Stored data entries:

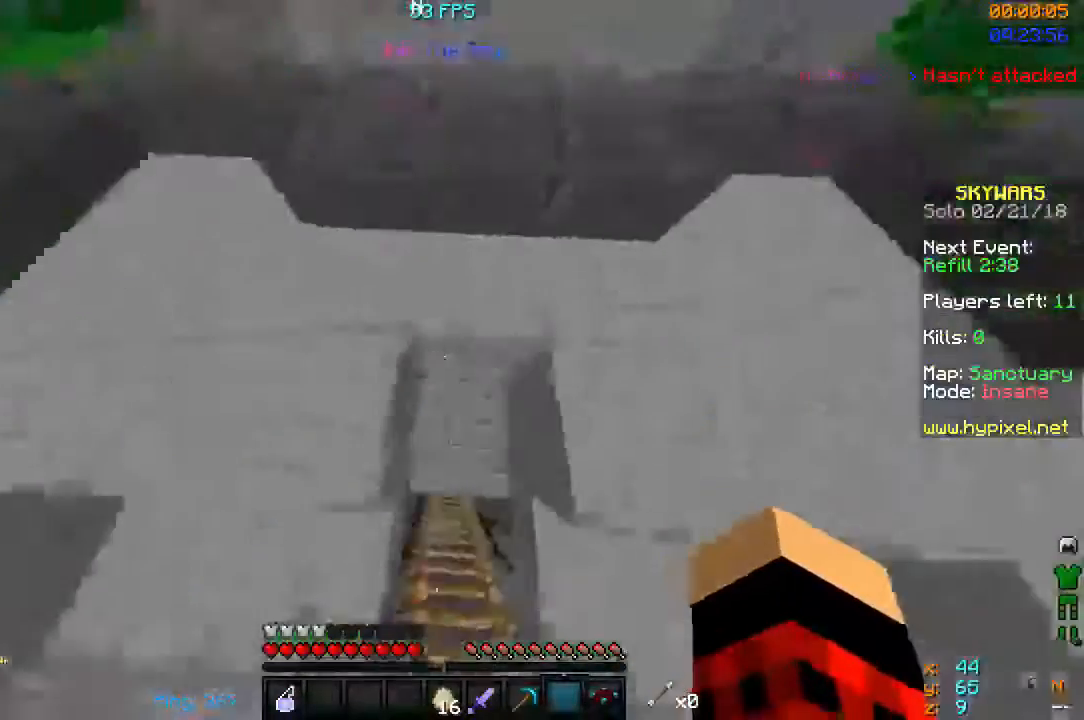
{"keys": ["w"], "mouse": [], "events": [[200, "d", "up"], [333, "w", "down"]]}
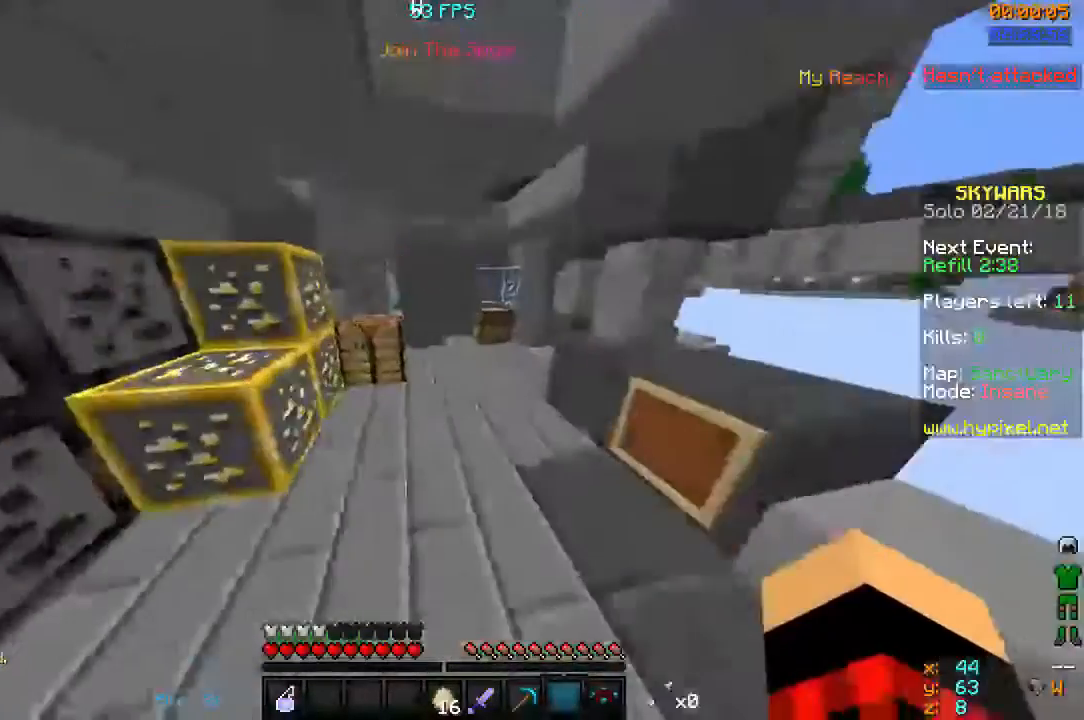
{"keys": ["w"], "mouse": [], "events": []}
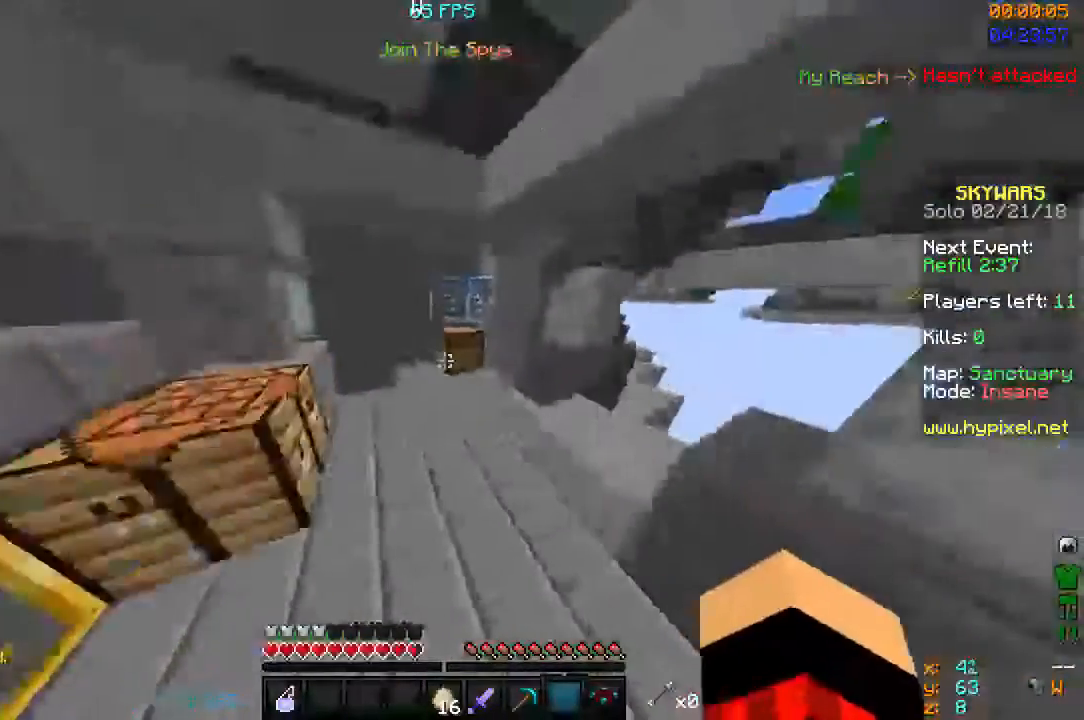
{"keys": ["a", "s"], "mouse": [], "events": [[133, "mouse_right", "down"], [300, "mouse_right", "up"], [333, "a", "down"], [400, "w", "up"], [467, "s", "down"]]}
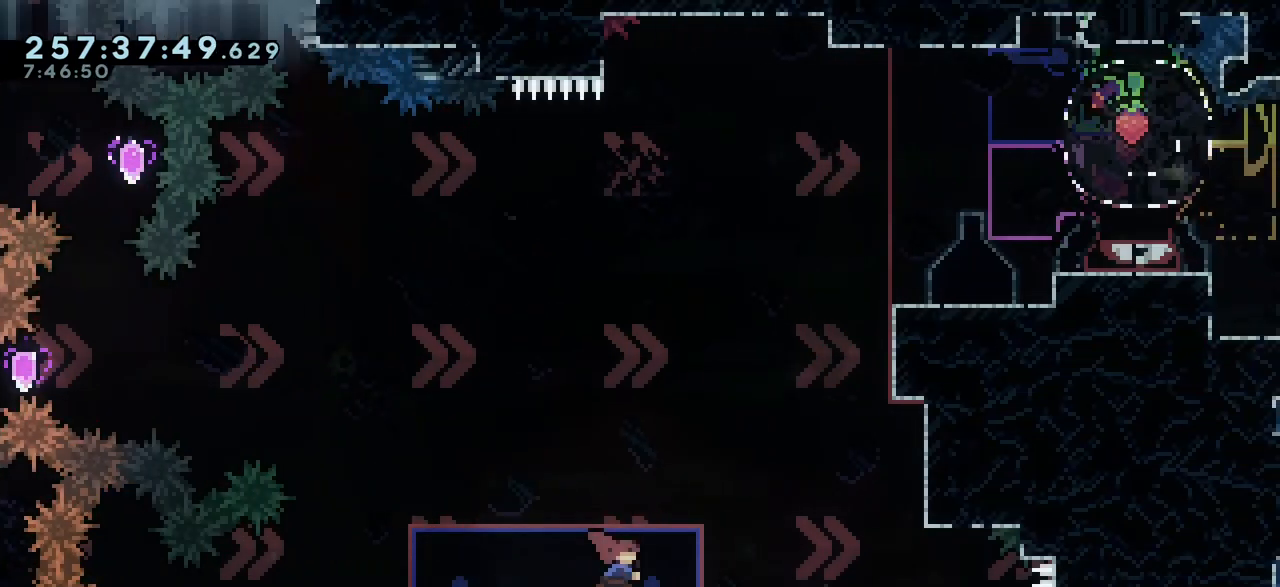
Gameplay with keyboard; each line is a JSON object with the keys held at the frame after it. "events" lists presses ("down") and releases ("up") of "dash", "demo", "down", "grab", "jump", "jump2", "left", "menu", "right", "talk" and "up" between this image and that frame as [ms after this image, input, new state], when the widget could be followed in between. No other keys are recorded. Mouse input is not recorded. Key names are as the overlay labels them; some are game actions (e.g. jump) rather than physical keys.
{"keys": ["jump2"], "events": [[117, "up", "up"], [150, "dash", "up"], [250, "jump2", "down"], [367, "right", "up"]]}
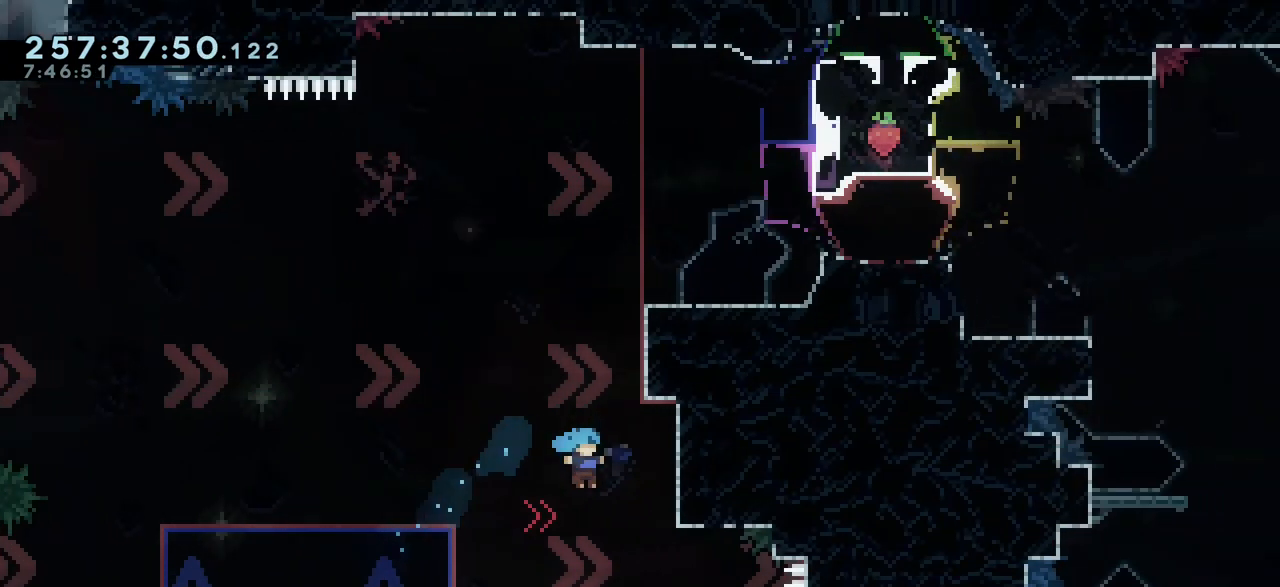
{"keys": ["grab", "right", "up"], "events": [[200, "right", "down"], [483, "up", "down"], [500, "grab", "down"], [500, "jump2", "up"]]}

What to produce >>
List the lines of the entries that include "down".

Answer below >>
{"keys": ["w"], "mouse": [], "events": [[200, "d", "up"], [333, "w", "down"]]}
{"keys": ["a", "s"], "mouse": [], "events": [[133, "mouse_right", "down"], [300, "mouse_right", "up"], [333, "a", "down"], [400, "w", "up"], [467, "s", "down"]]}
Gameplay with keyboard; each line is a JSON object with the keys held at the frame after it. "events" lists presses ("down") and releases ("up") of "dash", "demo", "down", "grab", "jump", "jump2", "left", "menu", "right", "talk" and "up" between this image and that frame as [ms after this image, input, new state], when the widget could be followed in between. No other keys are recorded. Mouse input is not recorded. Key names are as the overlay labels them; some are game actions (e.g. jump) rather than physical keys.
{"keys": ["jump2"], "events": [[117, "up", "up"], [150, "dash", "up"], [250, "jump2", "down"], [367, "right", "up"]]}
{"keys": ["grab", "right", "up"], "events": [[200, "right", "down"], [483, "up", "down"], [500, "grab", "down"], [500, "jump2", "up"]]}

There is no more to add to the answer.